Oui j’ai enfin plongé dans le tordu mais passionnant univers de la série Succession. Et bien sûr, je n’ai pas été déçue et j’ai ÉNORMÉMENT de choses à dire sur plusieurs plans. Pur produit des studios américains HBO, la série dont la dernière et quatrième saison est en cours, fait l’effet d’une bombe émotionnelle et télévisuelle. Comme d’habitude, je reviens entre quelques parties sur des éléments essentiels de la série !
Mais que se passe-t-il dans la tête de Logan Roy ? Un tyran des temps modernes

Des ordures hyper libérales on en a vu et revu dans des fictions mais Logan Roy coche sûrement toutes les cases de la Triade Noire. Égo surdimensionné, apathie extrême ou alors changeante selon l’interlocuteur et surtout la situation…Le magnat des affaires milliardaire, à la tête d’une multinationale et ne se déplaçant qu’en jet privé et 4×4, est la personnification de tout ce qu’il y a d’humainement plus mauvais. Raciste, sexiste à l’image du monde très endogamique qu’il a toujours connu et qu’il continue de nourrir. Logan a un caractère exécrable criant à longueur de journées aux gens de « Fuck off » que ça en est risible. Pourtant tout le monde le craint, ainsi que ses propres enfants. Logan Roy symbolise cette Amérique conservatrice, new-yorkaise mais à la fois aussi très loin des valeurs puritaines et traditionnelles qu’il tient à véhiculer (lorsqu’on observe son mariage). C’est une véritable contradiction à lui tout seul. Et ce bazar se ressent dans la gestion de sa fortune et de son entourage.

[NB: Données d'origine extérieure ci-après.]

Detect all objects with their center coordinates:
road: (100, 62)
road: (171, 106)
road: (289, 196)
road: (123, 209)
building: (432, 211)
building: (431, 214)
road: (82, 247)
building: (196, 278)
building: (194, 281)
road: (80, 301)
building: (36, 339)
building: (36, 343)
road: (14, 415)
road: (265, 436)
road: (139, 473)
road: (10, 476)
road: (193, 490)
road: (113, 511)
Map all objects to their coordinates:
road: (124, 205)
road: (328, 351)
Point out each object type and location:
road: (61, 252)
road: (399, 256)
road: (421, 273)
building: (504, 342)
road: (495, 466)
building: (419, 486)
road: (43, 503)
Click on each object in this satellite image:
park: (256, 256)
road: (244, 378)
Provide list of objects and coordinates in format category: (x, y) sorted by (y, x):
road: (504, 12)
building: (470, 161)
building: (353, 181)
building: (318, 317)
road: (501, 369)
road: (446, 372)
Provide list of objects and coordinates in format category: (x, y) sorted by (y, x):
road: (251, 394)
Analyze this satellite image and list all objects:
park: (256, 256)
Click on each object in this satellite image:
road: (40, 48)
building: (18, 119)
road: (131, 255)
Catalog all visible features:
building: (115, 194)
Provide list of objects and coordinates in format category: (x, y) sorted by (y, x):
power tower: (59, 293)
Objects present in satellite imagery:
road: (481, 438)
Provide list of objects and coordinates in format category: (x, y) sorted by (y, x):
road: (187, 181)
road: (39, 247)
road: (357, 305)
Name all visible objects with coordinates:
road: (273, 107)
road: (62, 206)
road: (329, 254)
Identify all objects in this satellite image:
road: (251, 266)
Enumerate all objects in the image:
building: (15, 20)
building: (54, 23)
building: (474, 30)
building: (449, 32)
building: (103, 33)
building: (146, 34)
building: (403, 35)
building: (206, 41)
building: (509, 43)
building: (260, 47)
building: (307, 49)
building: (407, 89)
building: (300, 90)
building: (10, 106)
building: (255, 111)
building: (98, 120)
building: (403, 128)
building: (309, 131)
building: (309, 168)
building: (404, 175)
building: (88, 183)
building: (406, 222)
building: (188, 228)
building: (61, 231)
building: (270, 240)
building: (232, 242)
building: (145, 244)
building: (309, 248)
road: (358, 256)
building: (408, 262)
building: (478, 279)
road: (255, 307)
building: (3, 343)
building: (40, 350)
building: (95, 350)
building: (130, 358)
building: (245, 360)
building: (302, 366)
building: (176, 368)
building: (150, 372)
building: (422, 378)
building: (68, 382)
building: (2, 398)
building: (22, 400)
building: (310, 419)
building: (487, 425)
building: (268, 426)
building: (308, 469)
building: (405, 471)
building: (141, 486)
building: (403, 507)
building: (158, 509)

Sa famille est son tableau de jeu psychologique et son socle de destruction massive. Plus les saisons avancent et plus le personnage ne cesse de nous épater dans la méchanceté et le narcissisme. Macho et fier, le directeur général de Waystar Industries tient en vieux aigle à ne pas faiblir et léguer son entreprise à ses enfants, tous plus traumatisés et torturés les uns des autres. N’importe quelle faiblesse chez une personne devient un avantage pour le grand patron. Bienvenue dans la vie d’un octagénaire à la santé extrêmement fragile et s’érigeant en Dieu des médias, rejetant le monde actuel tout en ayant conscience de ses enjeux.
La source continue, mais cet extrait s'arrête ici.